▶ Excerpt to read
--

Modelling mindfulness: How a neglected gift created something special at Melton RSL

October 19, 2025

When Steve Cook was a boy, his father told him that every male member of his family had been in the armed forces since William the Conqueror.

With a family legacy dating back almost a thousand years it is not to be wondered that he had a deep fascination for all things military, his bedroom walls covered with pictures of tanks and ships where other kids had pop stars.

He never enjoyed school life and was impatient to get into the military. He was thrilled to find out he could join the Navy at only 15 years of age at the Junior Recruit Training Establishment at HMAS Leeuwin in Western Australia.

He joined in 1983, only a year before the base was shut down, and was quickly introduced to the heavy drinking culture in the Navy. He can remember being only 17 years old and going into a pub where the barmaid challenged his age. His fellow sailors told the barmaid “If he is old enough to die for his country, he is old enough to drink” and he was served.

--

▶ Apply what you read
- a) In the article about Steve Cook, in what year did he join the Navy?
- b) Rewrite part of the article about Steve Cook with "barmaid" changed to "bartender" throughout. Begin at the words "He joined in" and stop after "he was served.".
- c) Continue the article about Steve Cook and Melton RSL from its final paragraph.

▶ Dataset extract
--

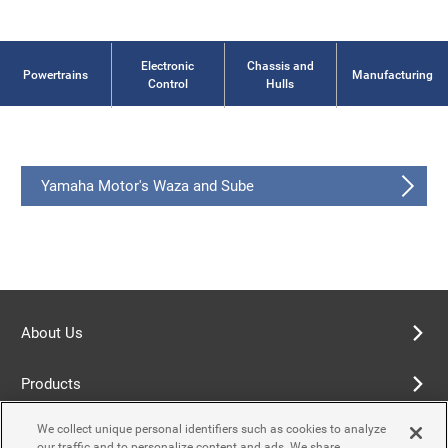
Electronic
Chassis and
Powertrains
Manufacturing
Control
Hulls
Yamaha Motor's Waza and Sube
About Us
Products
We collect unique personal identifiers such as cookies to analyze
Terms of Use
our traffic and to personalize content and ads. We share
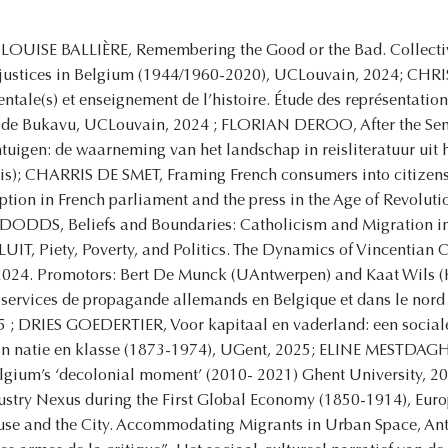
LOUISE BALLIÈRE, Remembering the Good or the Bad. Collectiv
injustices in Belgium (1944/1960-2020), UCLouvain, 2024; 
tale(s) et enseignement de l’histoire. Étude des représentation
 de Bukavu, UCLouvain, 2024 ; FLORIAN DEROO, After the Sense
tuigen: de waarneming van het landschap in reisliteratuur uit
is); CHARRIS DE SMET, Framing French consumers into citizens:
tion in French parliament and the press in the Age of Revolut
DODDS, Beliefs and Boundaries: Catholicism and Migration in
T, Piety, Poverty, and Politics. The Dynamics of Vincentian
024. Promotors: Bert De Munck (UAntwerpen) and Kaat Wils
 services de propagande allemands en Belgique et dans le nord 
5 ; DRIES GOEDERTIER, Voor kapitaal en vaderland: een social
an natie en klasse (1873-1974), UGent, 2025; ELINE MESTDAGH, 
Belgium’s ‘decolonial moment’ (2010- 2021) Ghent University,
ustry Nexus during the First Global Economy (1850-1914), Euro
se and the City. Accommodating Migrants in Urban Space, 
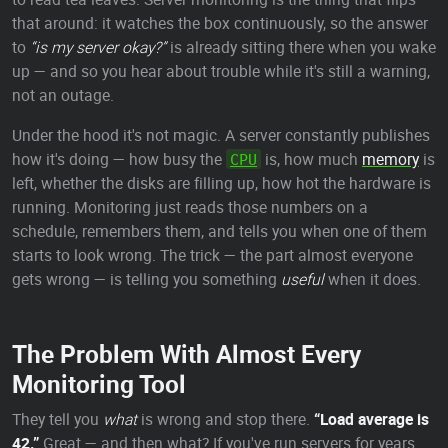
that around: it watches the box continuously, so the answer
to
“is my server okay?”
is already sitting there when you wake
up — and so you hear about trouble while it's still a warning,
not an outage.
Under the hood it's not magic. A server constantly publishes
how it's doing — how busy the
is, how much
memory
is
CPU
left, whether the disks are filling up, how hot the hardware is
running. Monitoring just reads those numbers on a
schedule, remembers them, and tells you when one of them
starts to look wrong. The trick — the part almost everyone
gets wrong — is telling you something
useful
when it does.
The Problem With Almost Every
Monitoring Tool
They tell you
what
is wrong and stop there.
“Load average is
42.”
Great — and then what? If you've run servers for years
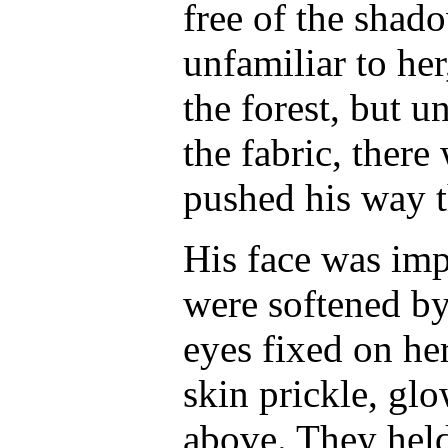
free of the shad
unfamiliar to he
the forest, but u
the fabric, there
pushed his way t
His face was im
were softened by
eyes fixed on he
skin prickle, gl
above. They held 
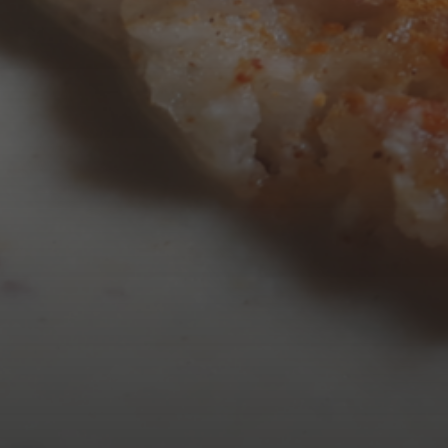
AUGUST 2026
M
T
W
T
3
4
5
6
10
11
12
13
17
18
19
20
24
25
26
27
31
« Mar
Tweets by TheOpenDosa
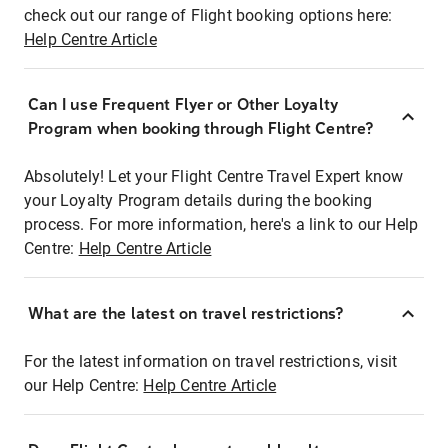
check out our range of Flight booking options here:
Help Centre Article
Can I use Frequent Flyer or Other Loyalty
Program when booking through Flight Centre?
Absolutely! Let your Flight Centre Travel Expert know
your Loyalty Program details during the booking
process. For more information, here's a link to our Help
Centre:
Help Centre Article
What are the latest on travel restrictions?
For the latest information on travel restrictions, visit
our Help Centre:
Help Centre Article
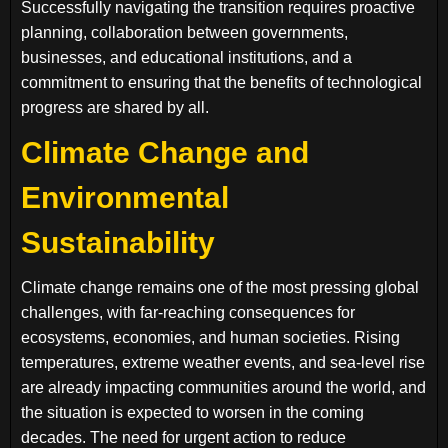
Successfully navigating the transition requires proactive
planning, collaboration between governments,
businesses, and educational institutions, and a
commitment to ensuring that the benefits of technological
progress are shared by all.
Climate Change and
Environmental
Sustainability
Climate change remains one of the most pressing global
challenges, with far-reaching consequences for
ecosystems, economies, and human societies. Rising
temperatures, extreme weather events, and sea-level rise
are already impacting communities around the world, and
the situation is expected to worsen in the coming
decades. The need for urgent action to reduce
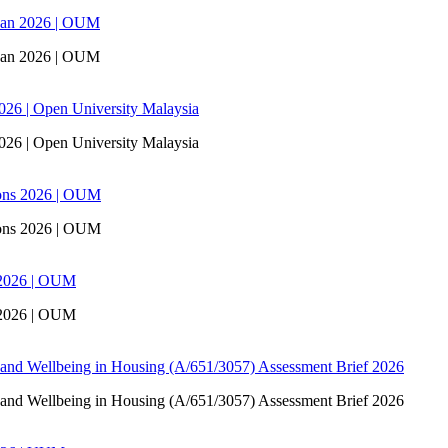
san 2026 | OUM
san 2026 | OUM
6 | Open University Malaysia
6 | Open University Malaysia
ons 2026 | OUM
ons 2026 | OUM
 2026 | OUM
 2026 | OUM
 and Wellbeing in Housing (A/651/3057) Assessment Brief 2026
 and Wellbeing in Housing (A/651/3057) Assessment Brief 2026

--

▶ Answers
- a) 1983

- b)
He joined in 1983, only a year before the base was shut down, and was quickly introduced to the heavy drinking culture in the Navy. He can remember being only 17 years old and going into a pub where the bartender challenged his age. His fellow sailors told the bartender “If he is old enough to die for his country, he is old enough to drink” and he was served.

- c)
Steve Cook at HMAS Leeuwin

It was only a taste of what was to come. Weeks later he was amongst the notorious nightlife of Boogie Street Singapore and Manila in the Philippines.  It was a major shift from his quiet childhood in Geelong. He soon discovered drinking was the Navy way of coping with the lifestyle, and that method of coping followed him as he moved away from the Navy and into the police force in civilian life after ten years of service.

“When I got out of the Navy there was no support at all to adjust to civilian life. I was completely lost; the Navy just cut the cord. If it hadn’t been for my parents, I don’t know what would have happened to me.”

He initially joined the RSL but found the culture in the time was not welcoming of service members who had not been to an active war zone.

“There were still Second World War veterans there at the time,” Steve said. “They didn’t really think we were real veterans.”

The police force did provide the pathway and career that he was looking for but in the early days he moved from station to station and had trouble settling down.  But life in the police force comes with its own trauma and combined with the residual effects of ten years in the Navy and a reliance on alcohol led to him suffering a breakdown in 2008.

He was diagnosed with PTSD. This manifest itself in his mind that could not be shut down, his head racing hours after clocking off work.

“At the time the police force was not set up to help people with PTSD,” Steve. “I tried medication and therapy but found that drinking was the only way I could get my mind to turn off at the end of the day.”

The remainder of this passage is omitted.